I told you so.

I thought from the getgo that having the federal government, under Operation Warp Speed, monopsonize the COVID-19 vaccine and then use central planning to distribute it at a zero price, was a bad idea.

I criticized the central planning way to distribute it in “Vaccines’ Last Hurdle: Central Planners,” Defining Ideas, December 4, 2020. I wrote:

If Walmart or Amazon put out a plan to allocate vaccines, I wouldn’t be so concerned. The reason is that they would have incentives for every step of the process. They would fire people for doing it badly and would pay bonuses to, or promote, people who do it well. But this is government. Will any government worker lose his or her job by knocking off at 5 p.m. on Friday instead of staying an extra three hours to get out ten more shipments of the drug? The question answers itself.

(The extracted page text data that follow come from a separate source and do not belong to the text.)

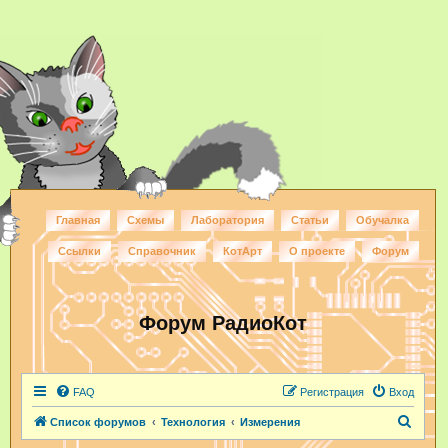
Главная
Схемы
Лаборатория
Статьи
Обучалка
Ссылки
Справочник
КотАрт
О проекте
Форум
Форум РадиоКот
FAQ
Регистрация
Вход
П
Список форумов
Технология
Измерения
о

Well, guess what? The federal government is taking its sweet time.

Here’s Ronald Bailey on the issue:

In a statement, Pfizer rebuts rumors that there is a shortfall in doses for its vaccine due to production delays. “Pfizer is not having any production issues with our COVID-19 vaccine, and no shipments containing the vaccine are on hold or delayed,” notes the company. “This week, we successfully shipped all 2.9 million doses that we were asked to ship by the U.S. Government to the locations specified by them. We have millions more doses sitting in our warehouse but, as of now, we have not received any shipment instructions for additional doses.”

Adds Bailey:

Sadly, the federal government appears to be dawdling again while the toll of COVID-19 deaths, hospitalizations, and new diagnoses continues to rise ever higher. It’s not like there’s a pandemic or anything going on.

The belief in central planning lives loudly in so many of the people messing this up.